[Circuit design text data]
>>>
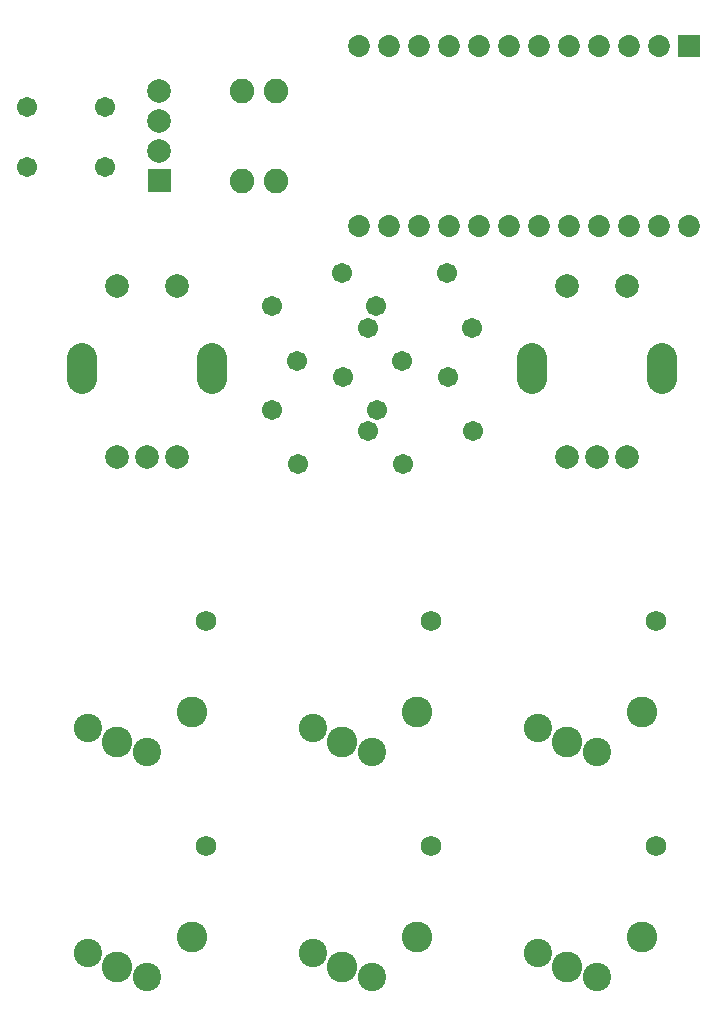
<source format=gbs>
G04 Layer: BottomSolderMaskLayer*
G04 EasyEDA v6.4.7, 2020-12-12T13:13:04+01:00*
G04 d11925a588f84334974d7b2f1f55f34c,4d97e48eab474e129cc19cc013e78dee,10*
G04 Gerber Generator version 0.2*
G04 Scale: 100 percent, Rotated: No, Reflected: No *
G04 Dimensions in millimeters *
G04 leading zeros omitted , absolute positions ,3 integer and 3 decimal *
%FSLAX33Y33*%
%MOMM*%
G90*
D02*

%ADD27C,2.503195*%
%ADD28C,2.082800*%
%ADD29C,1.854200*%
%ADD31C,1.703197*%
%ADD33C,2.003196*%
%ADD34C,2.603195*%
%ADD35C,2.403094*%
%ADD36C,1.727200*%

%LPD*%
G54D27*
G01X18295Y56184D02*
G01X18295Y57884D01*
G01X7295Y56184D02*
G01X7295Y57884D01*
G01X56395Y56184D02*
G01X56395Y57884D01*
G01X45395Y56184D02*
G01X45395Y57884D01*
G54D28*
G01X20795Y80534D03*
G01X20795Y72914D03*
G01X23716Y80534D03*
G01X23716Y72914D03*
G54D29*
G01X30701Y69104D03*
G01X33241Y69104D03*
G01X35781Y69104D03*
G01X38321Y69104D03*
G01X40861Y69104D03*
G01X43401Y69104D03*
G01X45941Y69104D03*
G01X48481Y69104D03*
G01X51021Y69104D03*
G01X53561Y69104D03*
G01X56101Y69104D03*
G01X58641Y69104D03*
G36*
G01X57714Y83416D02*
G01X57714Y85271D01*
G01X59569Y85271D01*
G01X59569Y83416D01*
G01X57714Y83416D01*
G37*
G01X56101Y84344D03*
G01X53561Y84344D03*
G01X51021Y84344D03*
G01X48481Y84344D03*
G01X45941Y84344D03*
G01X43401Y84344D03*
G01X40861Y84344D03*
G01X38321Y84344D03*
G01X35781Y84344D03*
G01X33241Y84344D03*
G01X30701Y84344D03*
G54D31*
G01X32254Y53550D03*
G01X34401Y48946D03*
G01X38239Y56341D03*
G01X40386Y51737D03*
G01X2634Y79137D03*
G01X2634Y74057D03*
G01X9238Y79137D03*
G01X9238Y74057D03*
G01X32171Y62313D03*
G01X34318Y57709D03*
G01X38156Y65104D03*
G01X40303Y60500D03*
G01X23364Y53550D03*
G01X25511Y48946D03*
G01X29349Y56341D03*
G01X31496Y51737D03*
G01X23320Y62313D03*
G01X25467Y57709D03*
G01X29305Y65104D03*
G01X31452Y60500D03*
G36*
G01X12812Y71941D02*
G01X12812Y73942D01*
G01X14814Y73942D01*
G01X14814Y71941D01*
G01X12812Y71941D01*
G37*
G54D33*
G01X13813Y75481D03*
G01X13810Y77994D03*
G01X13810Y80534D03*
G01X10254Y49534D03*
G01X12794Y49534D03*
G01X15334Y49534D03*
G01X10254Y64034D03*
G01X15334Y64034D03*
G01X48354Y49534D03*
G01X50894Y49534D03*
G01X53434Y49534D03*
G01X48354Y64034D03*
G01X53434Y64034D03*
G54D34*
G01X54704Y8906D03*
G01X48354Y6366D03*
G54D35*
G01X50894Y5545D03*
G01X45895Y7545D03*
G54D36*
G01X55894Y16596D03*
G54D34*
G01X35654Y8906D03*
G01X29304Y6366D03*
G54D35*
G01X31844Y5545D03*
G01X26845Y7545D03*
G54D36*
G01X36844Y16596D03*
G54D34*
G01X16604Y8906D03*
G01X10254Y6366D03*
G54D35*
G01X12794Y5545D03*
G01X7795Y7545D03*
G54D36*
G01X17794Y16596D03*
G54D34*
G01X16604Y27956D03*
G01X10254Y25416D03*
G54D35*
G01X12794Y24595D03*
G01X7795Y26595D03*
G54D36*
G01X17794Y35646D03*
G54D34*
G01X35654Y27956D03*
G01X29304Y25416D03*
G54D35*
G01X31844Y24595D03*
G01X26845Y26595D03*
G54D36*
G01X36844Y35646D03*
G54D34*
G01X54704Y27956D03*
G01X48354Y25416D03*
G54D35*
G01X50894Y24595D03*
G01X45895Y26595D03*
G54D36*
G01X55894Y35646D03*
M00*
M02*

</source>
<<<
# Problem details:
Could you output every entry exactly as written, skipping the pictures?

# Solution to the exercise:
<source format=gbs>
G04 Layer: BottomSolderMaskLayer*
G04 EasyEDA v6.4.7, 2020-12-12T13:13:04+01:00*
G04 d11925a588f84334974d7b2f1f55f34c,4d97e48eab474e129cc19cc013e78dee,10*
G04 Gerber Generator version 0.2*
G04 Scale: 100 percent, Rotated: No, Reflected: No *
G04 Dimensions in millimeters *
G04 leading zeros omitted , absolute positions ,3 integer and 3 decimal *
%FSLAX33Y33*%
%MOMM*%
G90*
D02*

%ADD27C,2.503195*%
%ADD28C,2.082800*%
%ADD29C,1.854200*%
%ADD31C,1.703197*%
%ADD33C,2.003196*%
%ADD34C,2.603195*%
%ADD35C,2.403094*%
%ADD36C,1.727200*%

%LPD*%
G54D27*
G01X18295Y56184D02*
G01X18295Y57884D01*
G01X7295Y56184D02*
G01X7295Y57884D01*
G01X56395Y56184D02*
G01X56395Y57884D01*
G01X45395Y56184D02*
G01X45395Y57884D01*
G54D28*
G01X20795Y80534D03*
G01X20795Y72914D03*
G01X23716Y80534D03*
G01X23716Y72914D03*
G54D29*
G01X30701Y69104D03*
G01X33241Y69104D03*
G01X35781Y69104D03*
G01X38321Y69104D03*
G01X40861Y69104D03*
G01X43401Y69104D03*
G01X45941Y69104D03*
G01X48481Y69104D03*
G01X51021Y69104D03*
G01X53561Y69104D03*
G01X56101Y69104D03*
G01X58641Y69104D03*
G36*
G01X57714Y83416D02*
G01X57714Y85271D01*
G01X59569Y85271D01*
G01X59569Y83416D01*
G01X57714Y83416D01*
G37*
G01X56101Y84344D03*
G01X53561Y84344D03*
G01X51021Y84344D03*
G01X48481Y84344D03*
G01X45941Y84344D03*
G01X43401Y84344D03*
G01X40861Y84344D03*
G01X38321Y84344D03*
G01X35781Y84344D03*
G01X33241Y84344D03*
G01X30701Y84344D03*
G54D31*
G01X32254Y53550D03*
G01X34401Y48946D03*
G01X38239Y56341D03*
G01X40386Y51737D03*
G01X2634Y79137D03*
G01X2634Y74057D03*
G01X9238Y79137D03*
G01X9238Y74057D03*
G01X32171Y62313D03*
G01X34318Y57709D03*
G01X38156Y65104D03*
G01X40303Y60500D03*
G01X23364Y53550D03*
G01X25511Y48946D03*
G01X29349Y56341D03*
G01X31496Y51737D03*
G01X23320Y62313D03*
G01X25467Y57709D03*
G01X29305Y65104D03*
G01X31452Y60500D03*
G36*
G01X12812Y71941D02*
G01X12812Y73942D01*
G01X14814Y73942D01*
G01X14814Y71941D01*
G01X12812Y71941D01*
G37*
G54D33*
G01X13813Y75481D03*
G01X13810Y77994D03*
G01X13810Y80534D03*
G01X10254Y49534D03*
G01X12794Y49534D03*
G01X15334Y49534D03*
G01X10254Y64034D03*
G01X15334Y64034D03*
G01X48354Y49534D03*
G01X50894Y49534D03*
G01X53434Y49534D03*
G01X48354Y64034D03*
G01X53434Y64034D03*
G54D34*
G01X54704Y8906D03*
G01X48354Y6366D03*
G54D35*
G01X50894Y5545D03*
G01X45895Y7545D03*
G54D36*
G01X55894Y16596D03*
G54D34*
G01X35654Y8906D03*
G01X29304Y6366D03*
G54D35*
G01X31844Y5545D03*
G01X26845Y7545D03*
G54D36*
G01X36844Y16596D03*
G54D34*
G01X16604Y8906D03*
G01X10254Y6366D03*
G54D35*
G01X12794Y5545D03*
G01X7795Y7545D03*
G54D36*
G01X17794Y16596D03*
G54D34*
G01X16604Y27956D03*
G01X10254Y25416D03*
G54D35*
G01X12794Y24595D03*
G01X7795Y26595D03*
G54D36*
G01X17794Y35646D03*
G54D34*
G01X35654Y27956D03*
G01X29304Y25416D03*
G54D35*
G01X31844Y24595D03*
G01X26845Y26595D03*
G54D36*
G01X36844Y35646D03*
G54D34*
G01X54704Y27956D03*
G01X48354Y25416D03*
G54D35*
G01X50894Y24595D03*
G01X45895Y26595D03*
G54D36*
G01X55894Y35646D03*
M00*
M02*

</source>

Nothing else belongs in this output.